3. Sequencer & Interop fee switches Once staking and ZKTokenV3 are in place, governance can enable:

  • Sequencer fees.
  • Interop fees across ZKsync / Prividiums.
  • Those fees can then be routed into contracts that buy ZK, burn a portion, and route a portion to staking rewards / ecosystem initiatives.

4. Programmatic allocation rules via governance Governance will decide the actual splits (e.g., X% burn, Y% staking, Z% treasury) and encode them in onchain rules. These parameters can evolve based on real usage data.

So the honest answer to “when utility?” is: It comes online step-by-step as these four stages go live: staking → token upgrade → fee switches → allocation rules. There is no specific “utility day,” there is a sequence of protocol upgrades and governance decisions.

4. “When profit / which quarter?”

No one can honestly tell you: “profit starts in QX and price does Y.” Protocol revenues will depend on:

  • How much volume actually flows through ZKsync Chains & Prividiums.
  • How many licenses for Prividiums are sold and built.
  • How much traffic uses Gateway / shared bridges.
  • How governance sets fee levels and splits.

What is realistic to commit to is:

  • Transparent mechanisms (staking, fee routing, burn) onchain.
  • Clear reporting & dashboards once those flows are live.
  • Governance control over the main levers.

If someone gives guaranteed profit timelines, that’s exactly what you should be skeptical of.

5. Funding, team, and “exit on retail”

Yes, the company raised funds from 2019-2022 (Seed → Series C). That’s normal for multi-year infrastructure R&D. Salaries and runway come from that VC funding, not from selling tokens to the community. We cannot publish individual employee wallets for obvious security, privacy, and legal reasons.
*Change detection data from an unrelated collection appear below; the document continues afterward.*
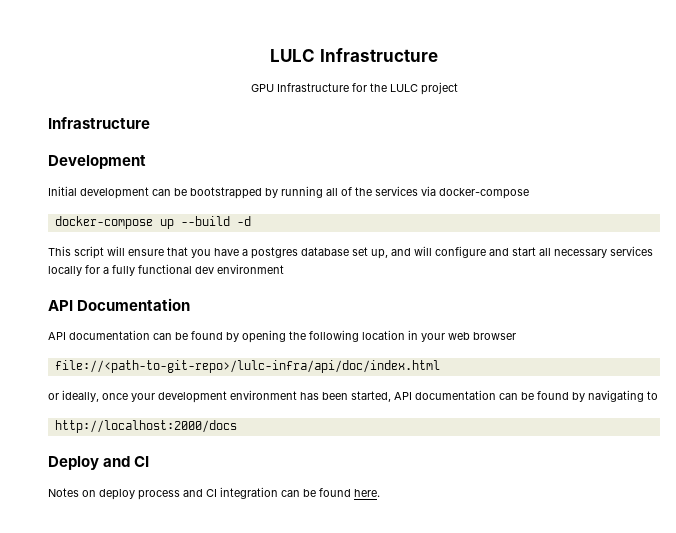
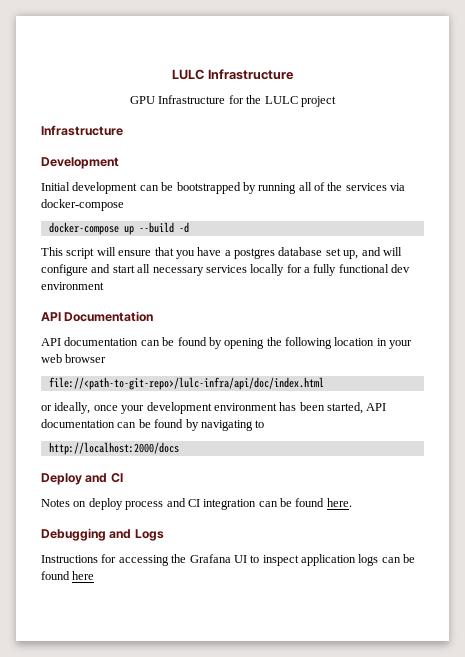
(380, 493) none -> [41,528,164,541] [41,554,416,566] [41,571,95,580] // Debugging and Logs // Instructions for accessing the Grafana UI to inspect application logs can be found here

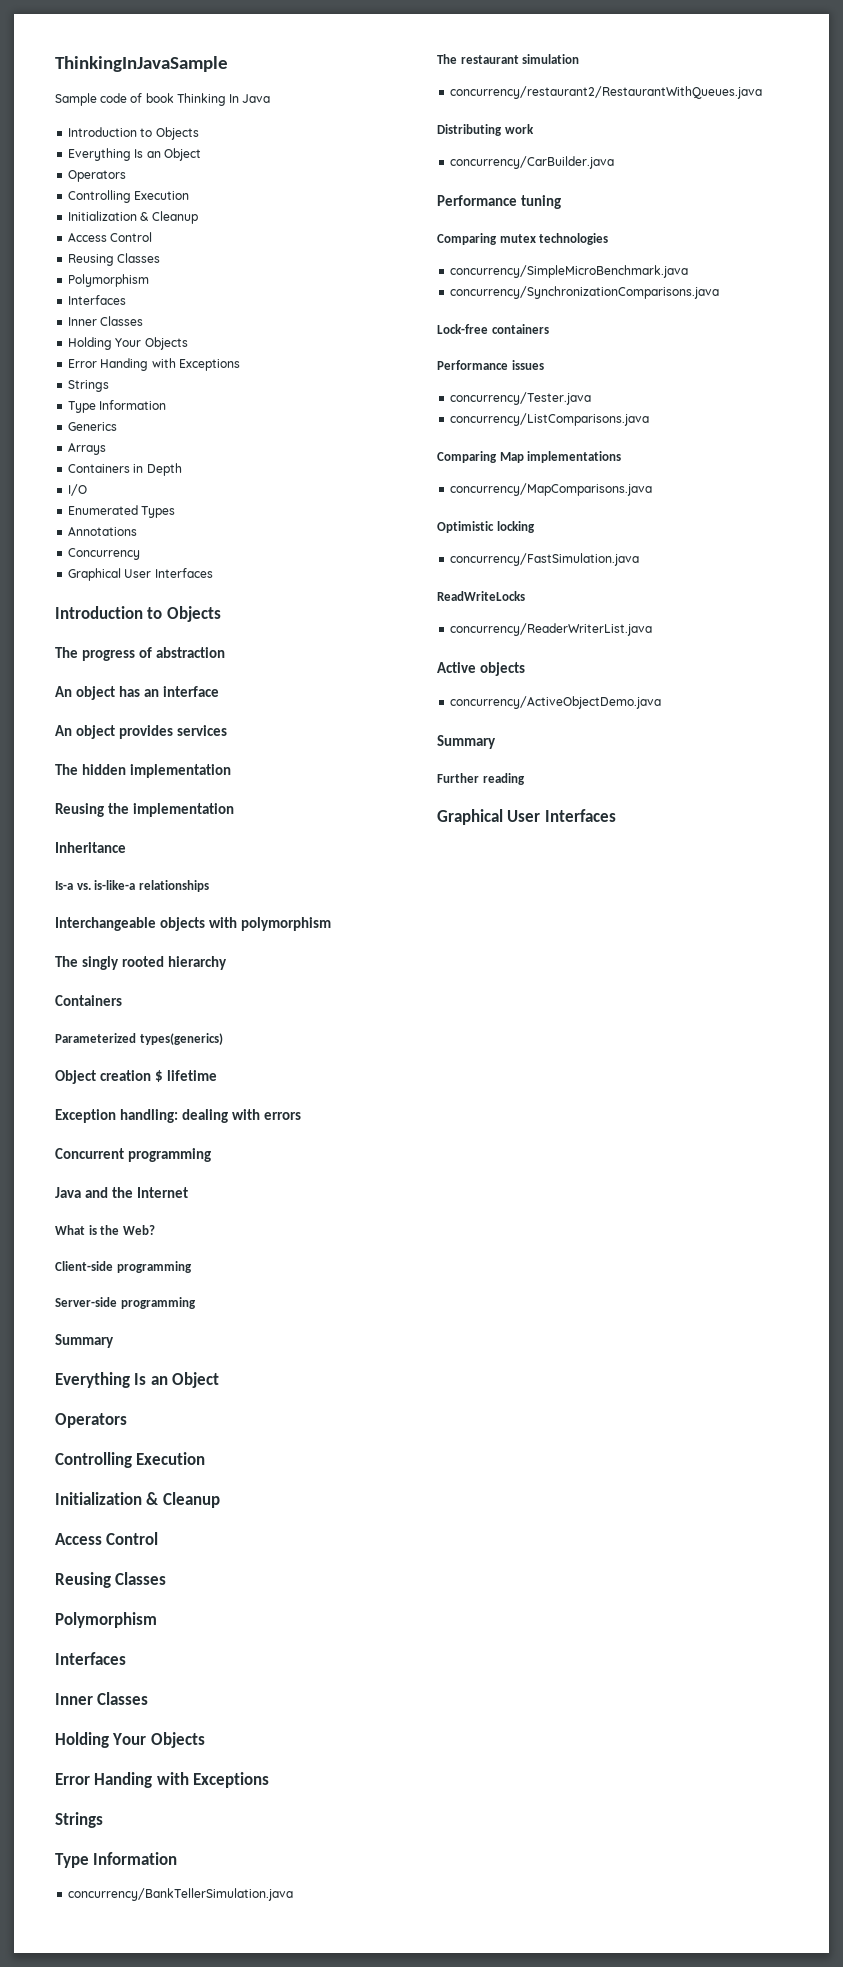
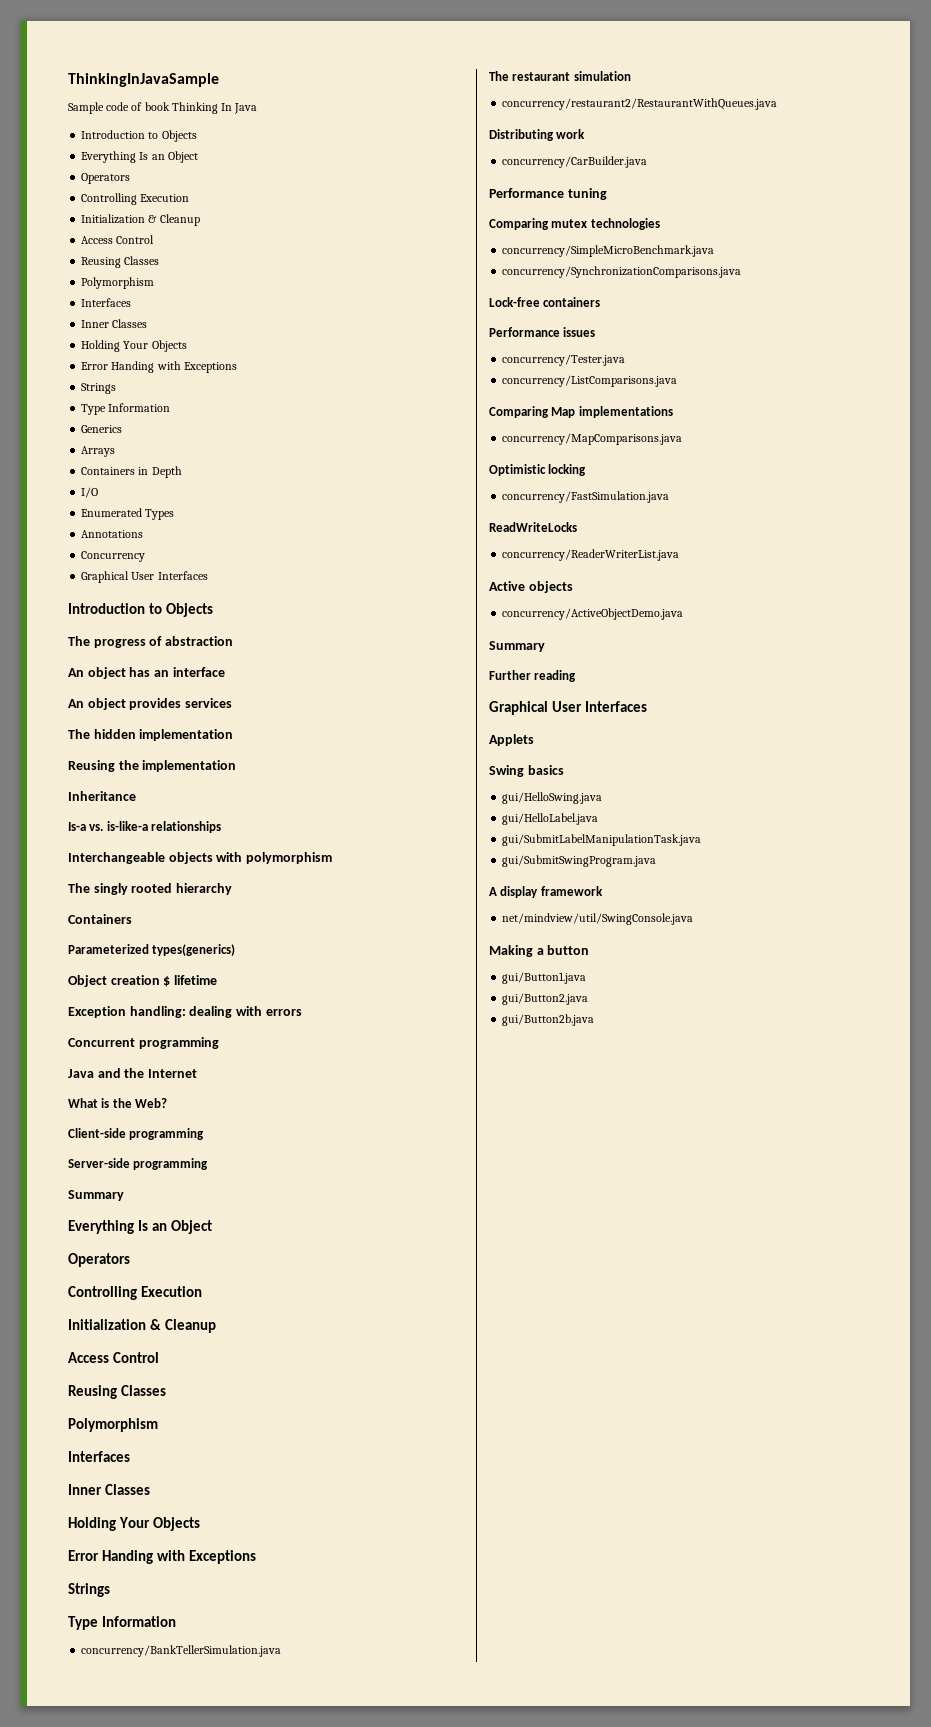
(616, 815) none -> [489,734,534,746] [489,765,564,777] [502,792,603,804] [502,813,599,825] [502,834,702,846] [502,855,657,867] [489,886,603,898] [502,913,694,925] [489,945,590,957] [502,972,587,984] [502,993,589,1005] [502,1014,595,1026] // Applets // Swing basics // gui/HelloSwing.java // gui/HelloLabel.java // gui/SubmitLabelManipulationTask.java // gui/SubmitSwingProgram.java // A display framework // net/mindview/util/SwingConsole.java // Making a button // gui/Button1.java // gui/Button2.java // gui/Button2b.java

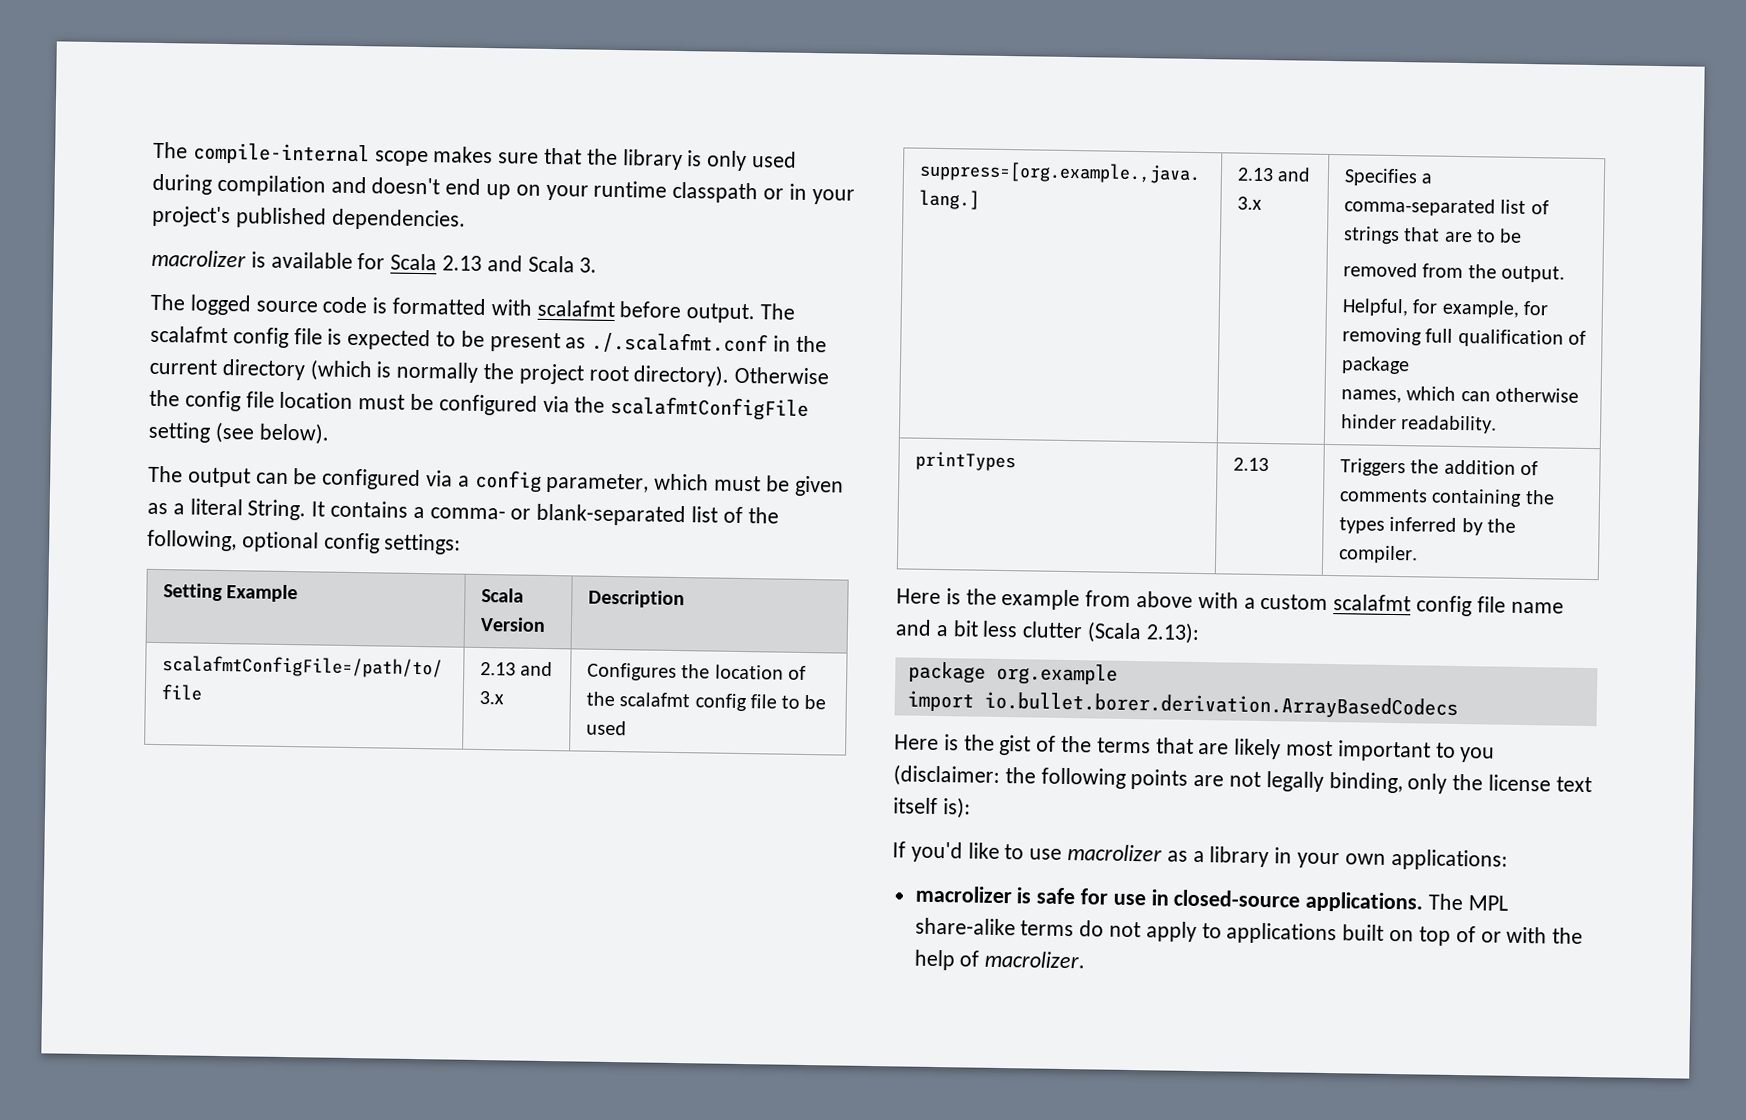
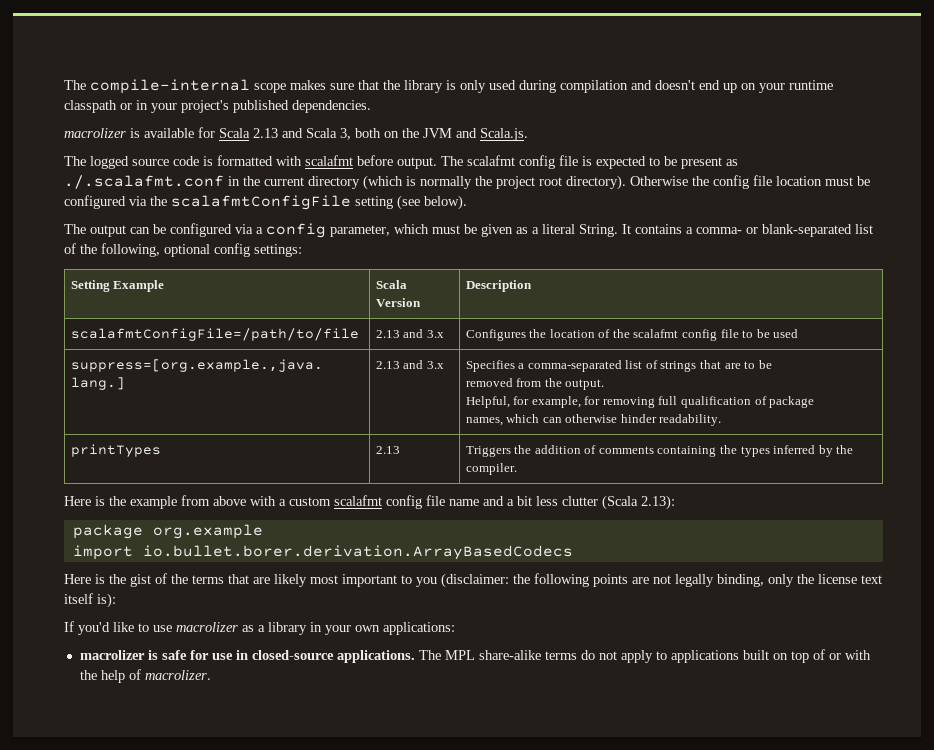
[579,257,598,273] 3. -> [340,128,528,141] 3, both on the JVM and Scala.js.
What we can align on instead is:

  • Onchain visibility into treasury and protocol-level flows (burns, staking rewards, etc.) once ZKnomics is fully live.

If you have concrete suggestions for aggregated transparency (e.g., standardized fee/burn/staking dashboards, periodic reports), let us know.

6. Big picture

If the plan was truly “3 years of noise then bankruptcy,” we wouldn’t be shipping upgrades that hard-code a supply cap and burn mechanism. And we wouldn’t be shipping tech upgrade such as Atlas, Airbender, Interop & Prividiums which push the entire ZK space forward.

The actual work is:

  • Shipping the interoperable elastic network (Gateway, Prividium, Interop, etc.).
  • Implementing ZKnomics in the published sequence.
  • Making the economic model legible, programmable, and governable so token value aligns with network usage, not just marketing.

It’s valid to demand real mechanics over pretty words. That is exactly what this staking + ZKTokenV3 + fee-switch + governance roadmap is doing.